NGANJUK.OposisiNews.Net – Bupati Nganjuk, Marhaen Djumadi, menunjukkan komitmennya dalam efisiensi waktu pelayanan publik. Demi melayani warganya secara maksimal, ia rela menerima audiensi dari berbagai elemen masyarakat di ruang kerjanya sembari menyantap makan siang.
Peristiwa tersebut terlihat pada Selasa (23/6/2026) pukul 14.20 WIB. Setelah bergantian menerima tamu sejak pagi, Bupati Marhaen baru sempat menyantap makan siangnya di atas meja kerja. Saat itu, giliran Ketua DPC Persatuan Jurnalis Indonesia (PJI) Kabupaten Nganjuk, Impi Yusnandar, yang diterima oleh sang Bupati.
“Mas, maaf ya… aku belum makan siang. Kita berbincang sambil makan, ya. Ayo, apa yang mau kita bahas?” ujar Marhaen ramah.
Sembari membuka bungkus makan siangnya.
Kepemimpinan Egaliter dan Merakyat
Pertemuan tersebut memperlihatkan dedikasi Marhaen yang enggan membuang waktu percuma demi melayani masyarakat.
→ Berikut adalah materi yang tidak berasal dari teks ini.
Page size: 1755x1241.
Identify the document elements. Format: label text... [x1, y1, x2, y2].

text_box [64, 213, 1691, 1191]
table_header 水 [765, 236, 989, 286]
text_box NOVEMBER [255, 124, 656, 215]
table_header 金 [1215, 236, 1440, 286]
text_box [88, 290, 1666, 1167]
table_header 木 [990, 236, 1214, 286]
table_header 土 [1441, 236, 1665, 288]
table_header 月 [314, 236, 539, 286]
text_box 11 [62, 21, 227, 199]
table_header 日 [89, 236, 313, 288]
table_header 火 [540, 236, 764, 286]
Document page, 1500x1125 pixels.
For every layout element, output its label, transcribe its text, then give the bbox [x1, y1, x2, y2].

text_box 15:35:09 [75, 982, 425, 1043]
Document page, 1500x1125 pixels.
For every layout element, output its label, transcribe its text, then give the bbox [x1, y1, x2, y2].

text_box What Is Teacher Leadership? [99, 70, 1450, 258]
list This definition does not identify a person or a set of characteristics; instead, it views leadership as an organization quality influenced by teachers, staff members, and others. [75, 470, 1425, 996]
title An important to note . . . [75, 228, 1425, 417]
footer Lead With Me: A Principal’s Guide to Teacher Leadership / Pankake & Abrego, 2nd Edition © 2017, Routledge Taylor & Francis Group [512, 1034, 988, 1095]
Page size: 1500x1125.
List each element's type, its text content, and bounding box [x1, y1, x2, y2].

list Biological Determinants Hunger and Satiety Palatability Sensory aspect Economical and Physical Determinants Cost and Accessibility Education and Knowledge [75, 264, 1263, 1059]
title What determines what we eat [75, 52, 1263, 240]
Menanggapi hal ini, Impi Yusnandar menyampaikan kekagumannya terhadap gaya kepemimpinan sang Bupati.
“Jiwa egaliter Bupati Marhaen sangat menonjol. Rakyat diperlakukan seperti sahabat, teman, dan saudara demi pelayanan publik yang optimal. Sikap kepemimpinan seperti ini tidak mengedepankan kekuasaan, melainkan aspek leadership dan kedekatan dengan rakyat,” ungkap Impi.
Dalam audiensi tersebut, Impi menjelaskan bahwa fokus pembahasan adalah mengenai pengembangan potensi daerah wisata melalui skema kerja sama dengan pihak swasta.
Bupati Marhaen kemudian mencontohkan keberhasilan pengelolaan wisata Jolotundo di Desa Bajulan, Kecamatan Loceret, sebagai salah satu ikon yang populer.
“Saya sangat senang dengan kehadiran pelaku swasta yang kreatif dan inovatif. Mereka mampu mengelola potensi wisata secara modern hingga menghasilkan karya besar. Dampaknya, ekonomi di sekitar wilayah tersebut menggeliat maju, tenaga kerja terserap, dan memicu pengelolaan potensi daerah lainnya,” jelas Marhaen di sela-sela makan siangnya.
Tarmidi Khotier, salah satu pengurus DPC PJI Kabupaten Nganjuk yang turut hadir dalam pertemuan, juga menambahkan testimoni mengenai kesederhanaan sang kepala daerah.
“Bupati Nganjuk orangnya sangat sederhana. Menu makan siangnya hanya gado-gado, sedangkan camilan di mejanya adalah jagung rebus, ketela rebus, dan singkong rebus,” kata Khotier.
Meski tampil penuh kesederhanaan, Bupati Marhaen tetap membuktikan bahwa kedisiplinan waktu yang berharga dan peningkatan etos kerja adalah prioritas utama dalam memimpin Kabupaten Nganjuk.